The Metropolitan Museum is in the process of carrying out a program—for both its main building at Fifth Avenue and 82nd Street, and The Cloisters museum and gardens, its branch for medieval art and architecture in upper Manhattan—to provide wireless access throughout all of its public areas, which are situated within many interconnecting wings and building structures. This initiative is part of a larger effort to enhance the visitor experience within the buildings, and to provide seamless access to information about its collections. Wireless coverage is already available in several areas, including the recently opened New Galleries for the Art of the Arab Lands, Turkey, Iran, Central Asia, and Later South Asia, and throughout the American Wing (including the New American Wing Galleries for Paintings Sculpture, and Decorative Arts, opening in January 2012), allowing visitors the opportunity to use Goggles to obtain more information from the Met’s website about the works of art on view.

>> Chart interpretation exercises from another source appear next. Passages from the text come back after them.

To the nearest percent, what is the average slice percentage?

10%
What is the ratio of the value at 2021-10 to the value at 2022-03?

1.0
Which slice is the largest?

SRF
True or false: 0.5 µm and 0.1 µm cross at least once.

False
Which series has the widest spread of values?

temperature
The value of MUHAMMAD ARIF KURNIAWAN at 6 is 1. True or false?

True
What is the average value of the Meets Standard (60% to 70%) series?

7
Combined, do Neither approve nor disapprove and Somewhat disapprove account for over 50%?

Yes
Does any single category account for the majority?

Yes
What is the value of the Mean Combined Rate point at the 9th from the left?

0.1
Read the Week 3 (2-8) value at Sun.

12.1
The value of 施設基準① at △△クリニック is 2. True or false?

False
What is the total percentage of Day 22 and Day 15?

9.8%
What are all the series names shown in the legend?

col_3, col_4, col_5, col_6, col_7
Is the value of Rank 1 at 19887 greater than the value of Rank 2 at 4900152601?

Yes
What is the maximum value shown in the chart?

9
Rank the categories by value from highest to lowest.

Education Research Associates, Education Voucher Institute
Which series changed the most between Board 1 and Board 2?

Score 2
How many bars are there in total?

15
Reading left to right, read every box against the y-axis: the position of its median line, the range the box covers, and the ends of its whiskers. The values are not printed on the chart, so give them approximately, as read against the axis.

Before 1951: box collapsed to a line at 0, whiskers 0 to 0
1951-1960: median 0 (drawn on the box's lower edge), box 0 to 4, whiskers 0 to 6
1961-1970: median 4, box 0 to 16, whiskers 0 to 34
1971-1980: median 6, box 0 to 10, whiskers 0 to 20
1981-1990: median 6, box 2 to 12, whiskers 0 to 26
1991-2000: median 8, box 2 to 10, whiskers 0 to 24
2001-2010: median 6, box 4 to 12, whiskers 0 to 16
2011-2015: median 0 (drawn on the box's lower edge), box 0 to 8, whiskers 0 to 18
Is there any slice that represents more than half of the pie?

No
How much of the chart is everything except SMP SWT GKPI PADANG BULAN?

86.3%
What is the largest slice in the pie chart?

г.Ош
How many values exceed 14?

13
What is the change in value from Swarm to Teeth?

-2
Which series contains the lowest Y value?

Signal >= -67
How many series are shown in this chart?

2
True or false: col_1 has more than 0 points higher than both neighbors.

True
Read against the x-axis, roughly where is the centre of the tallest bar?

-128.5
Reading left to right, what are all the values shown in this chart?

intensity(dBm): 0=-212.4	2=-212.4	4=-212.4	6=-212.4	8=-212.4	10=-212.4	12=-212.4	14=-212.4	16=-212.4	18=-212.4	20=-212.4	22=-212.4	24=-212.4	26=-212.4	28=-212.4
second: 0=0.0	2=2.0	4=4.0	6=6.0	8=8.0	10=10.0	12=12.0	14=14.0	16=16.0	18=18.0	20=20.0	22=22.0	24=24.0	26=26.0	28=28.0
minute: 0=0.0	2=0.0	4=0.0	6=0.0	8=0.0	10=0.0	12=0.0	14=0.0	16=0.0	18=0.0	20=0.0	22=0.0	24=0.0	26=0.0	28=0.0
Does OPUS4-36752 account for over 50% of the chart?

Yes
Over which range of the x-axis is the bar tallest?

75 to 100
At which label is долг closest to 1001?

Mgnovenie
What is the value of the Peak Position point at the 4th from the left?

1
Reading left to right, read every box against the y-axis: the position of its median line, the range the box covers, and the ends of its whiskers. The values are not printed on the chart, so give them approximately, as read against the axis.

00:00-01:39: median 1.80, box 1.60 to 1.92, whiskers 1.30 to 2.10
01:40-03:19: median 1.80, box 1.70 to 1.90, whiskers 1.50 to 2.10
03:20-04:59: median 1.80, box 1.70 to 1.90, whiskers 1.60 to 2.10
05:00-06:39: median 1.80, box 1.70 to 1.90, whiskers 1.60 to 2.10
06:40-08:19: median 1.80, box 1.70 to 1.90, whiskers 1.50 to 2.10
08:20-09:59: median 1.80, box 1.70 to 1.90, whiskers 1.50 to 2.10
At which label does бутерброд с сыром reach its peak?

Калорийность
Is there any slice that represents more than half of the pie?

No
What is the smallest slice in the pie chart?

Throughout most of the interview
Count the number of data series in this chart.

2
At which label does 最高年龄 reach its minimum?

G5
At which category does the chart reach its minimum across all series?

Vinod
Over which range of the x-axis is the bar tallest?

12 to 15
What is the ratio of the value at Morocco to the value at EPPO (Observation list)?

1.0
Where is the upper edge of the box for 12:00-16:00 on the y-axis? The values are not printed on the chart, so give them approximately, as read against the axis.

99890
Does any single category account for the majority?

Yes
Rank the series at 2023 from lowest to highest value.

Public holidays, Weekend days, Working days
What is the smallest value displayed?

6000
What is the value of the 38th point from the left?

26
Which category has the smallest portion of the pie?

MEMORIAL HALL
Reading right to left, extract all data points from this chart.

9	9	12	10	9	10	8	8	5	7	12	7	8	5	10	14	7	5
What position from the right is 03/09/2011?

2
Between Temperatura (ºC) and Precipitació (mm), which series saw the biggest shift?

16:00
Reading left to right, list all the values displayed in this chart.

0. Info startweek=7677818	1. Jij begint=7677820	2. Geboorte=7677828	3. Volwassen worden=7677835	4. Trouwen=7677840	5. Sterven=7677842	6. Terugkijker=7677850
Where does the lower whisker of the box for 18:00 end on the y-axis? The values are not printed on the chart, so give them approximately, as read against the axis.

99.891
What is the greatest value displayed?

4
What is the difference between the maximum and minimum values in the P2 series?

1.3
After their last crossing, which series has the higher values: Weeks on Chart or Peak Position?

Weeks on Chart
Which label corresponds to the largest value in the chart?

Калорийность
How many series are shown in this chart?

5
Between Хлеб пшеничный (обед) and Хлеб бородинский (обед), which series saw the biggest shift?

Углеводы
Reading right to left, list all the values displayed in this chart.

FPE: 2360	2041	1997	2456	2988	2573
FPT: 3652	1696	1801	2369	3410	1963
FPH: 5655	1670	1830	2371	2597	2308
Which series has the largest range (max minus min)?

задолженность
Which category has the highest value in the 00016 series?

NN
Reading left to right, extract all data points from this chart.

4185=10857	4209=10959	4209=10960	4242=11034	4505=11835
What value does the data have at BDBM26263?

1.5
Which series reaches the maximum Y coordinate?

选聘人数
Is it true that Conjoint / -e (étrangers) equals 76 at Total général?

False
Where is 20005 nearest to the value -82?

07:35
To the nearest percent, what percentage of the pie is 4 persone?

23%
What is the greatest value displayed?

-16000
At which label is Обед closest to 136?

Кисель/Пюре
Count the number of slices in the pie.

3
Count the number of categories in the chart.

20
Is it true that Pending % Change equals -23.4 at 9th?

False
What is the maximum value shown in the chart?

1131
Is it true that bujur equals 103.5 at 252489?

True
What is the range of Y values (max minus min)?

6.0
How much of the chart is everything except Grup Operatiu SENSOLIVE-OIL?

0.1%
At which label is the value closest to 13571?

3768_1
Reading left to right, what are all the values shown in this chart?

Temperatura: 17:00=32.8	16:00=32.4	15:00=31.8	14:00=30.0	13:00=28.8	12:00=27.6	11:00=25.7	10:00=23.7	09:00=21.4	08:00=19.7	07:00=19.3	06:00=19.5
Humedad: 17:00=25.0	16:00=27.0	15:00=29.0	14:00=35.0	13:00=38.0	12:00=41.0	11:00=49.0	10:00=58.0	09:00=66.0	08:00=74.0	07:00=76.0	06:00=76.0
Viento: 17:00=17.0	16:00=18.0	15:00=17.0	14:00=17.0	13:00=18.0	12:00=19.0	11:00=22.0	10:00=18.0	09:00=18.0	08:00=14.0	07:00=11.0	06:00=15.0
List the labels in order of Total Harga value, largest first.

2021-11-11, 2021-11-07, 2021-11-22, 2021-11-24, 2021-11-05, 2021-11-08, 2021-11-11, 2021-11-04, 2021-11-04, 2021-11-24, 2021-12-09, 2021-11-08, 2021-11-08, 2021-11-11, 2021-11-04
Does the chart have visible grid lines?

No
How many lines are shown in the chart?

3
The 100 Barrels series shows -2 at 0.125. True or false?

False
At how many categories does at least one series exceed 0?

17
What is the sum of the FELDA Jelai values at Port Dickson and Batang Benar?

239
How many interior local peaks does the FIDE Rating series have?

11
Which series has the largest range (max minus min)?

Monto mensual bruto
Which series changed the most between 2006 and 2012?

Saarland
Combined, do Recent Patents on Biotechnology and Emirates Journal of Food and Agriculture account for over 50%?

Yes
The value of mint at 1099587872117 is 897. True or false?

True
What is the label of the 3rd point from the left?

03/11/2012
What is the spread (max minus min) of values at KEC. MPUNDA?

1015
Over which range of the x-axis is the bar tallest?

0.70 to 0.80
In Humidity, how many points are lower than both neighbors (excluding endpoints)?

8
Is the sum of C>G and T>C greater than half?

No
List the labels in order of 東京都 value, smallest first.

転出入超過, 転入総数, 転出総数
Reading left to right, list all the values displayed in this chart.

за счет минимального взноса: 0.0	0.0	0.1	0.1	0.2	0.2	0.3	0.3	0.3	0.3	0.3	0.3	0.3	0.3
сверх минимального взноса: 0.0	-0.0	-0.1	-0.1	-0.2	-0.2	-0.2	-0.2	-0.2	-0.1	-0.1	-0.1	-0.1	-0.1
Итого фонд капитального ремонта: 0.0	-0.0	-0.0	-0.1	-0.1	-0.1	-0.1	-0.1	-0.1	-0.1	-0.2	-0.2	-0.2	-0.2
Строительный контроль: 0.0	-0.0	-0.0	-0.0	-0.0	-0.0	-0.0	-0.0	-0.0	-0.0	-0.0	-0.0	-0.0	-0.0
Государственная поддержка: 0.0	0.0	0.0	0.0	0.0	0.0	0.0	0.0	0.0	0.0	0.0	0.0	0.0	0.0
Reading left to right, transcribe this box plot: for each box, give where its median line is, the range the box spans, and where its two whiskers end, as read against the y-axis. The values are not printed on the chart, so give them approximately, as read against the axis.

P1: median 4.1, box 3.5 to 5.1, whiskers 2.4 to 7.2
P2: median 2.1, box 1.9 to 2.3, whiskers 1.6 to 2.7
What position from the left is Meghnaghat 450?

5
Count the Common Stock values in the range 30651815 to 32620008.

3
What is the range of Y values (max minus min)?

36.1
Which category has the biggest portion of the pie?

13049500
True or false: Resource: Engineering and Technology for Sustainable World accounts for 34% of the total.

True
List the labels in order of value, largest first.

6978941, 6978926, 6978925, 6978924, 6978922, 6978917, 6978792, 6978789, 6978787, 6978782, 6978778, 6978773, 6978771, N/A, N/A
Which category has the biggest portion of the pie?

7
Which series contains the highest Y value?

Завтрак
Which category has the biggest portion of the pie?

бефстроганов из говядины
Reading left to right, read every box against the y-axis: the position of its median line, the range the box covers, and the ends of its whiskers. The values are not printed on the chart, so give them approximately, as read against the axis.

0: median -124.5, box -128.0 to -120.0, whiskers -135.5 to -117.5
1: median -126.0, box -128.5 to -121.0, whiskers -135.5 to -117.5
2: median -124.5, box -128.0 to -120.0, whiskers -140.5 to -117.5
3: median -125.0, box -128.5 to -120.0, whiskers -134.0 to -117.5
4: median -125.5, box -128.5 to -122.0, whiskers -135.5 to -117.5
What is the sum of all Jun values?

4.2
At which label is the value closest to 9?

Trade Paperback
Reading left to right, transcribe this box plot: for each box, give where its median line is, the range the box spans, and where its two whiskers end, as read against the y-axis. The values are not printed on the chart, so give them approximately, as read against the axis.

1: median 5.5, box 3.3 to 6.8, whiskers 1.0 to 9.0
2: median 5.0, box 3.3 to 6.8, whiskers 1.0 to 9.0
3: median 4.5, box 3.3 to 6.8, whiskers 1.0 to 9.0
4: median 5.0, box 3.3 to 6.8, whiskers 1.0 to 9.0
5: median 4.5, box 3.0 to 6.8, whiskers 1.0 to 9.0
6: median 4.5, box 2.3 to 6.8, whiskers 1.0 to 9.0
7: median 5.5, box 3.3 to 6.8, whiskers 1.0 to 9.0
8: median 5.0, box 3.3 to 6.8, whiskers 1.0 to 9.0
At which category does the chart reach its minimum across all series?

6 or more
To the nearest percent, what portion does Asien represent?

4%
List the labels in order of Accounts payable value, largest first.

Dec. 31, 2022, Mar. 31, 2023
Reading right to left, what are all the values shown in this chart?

According to Erin Coburn, Chief Officer of Digital Media at the Metropolitan Museum: “This continuation of our broad efforts to enhance visitors’ experience through digital media builds upon the recent launch of the mobile-optimized version of the Met’s new website. Now, using Goggles, visitors can simply take a picture of a work of art with their mobile device and then link to the mobile version of metmuseum.org to learn more about the work. It is a totally integrated experience.”


Google Goggles is currently available for Android devices running Android 2.1 and above, and for iPhone 3GS and iPhone 4 devices with the Google Search App.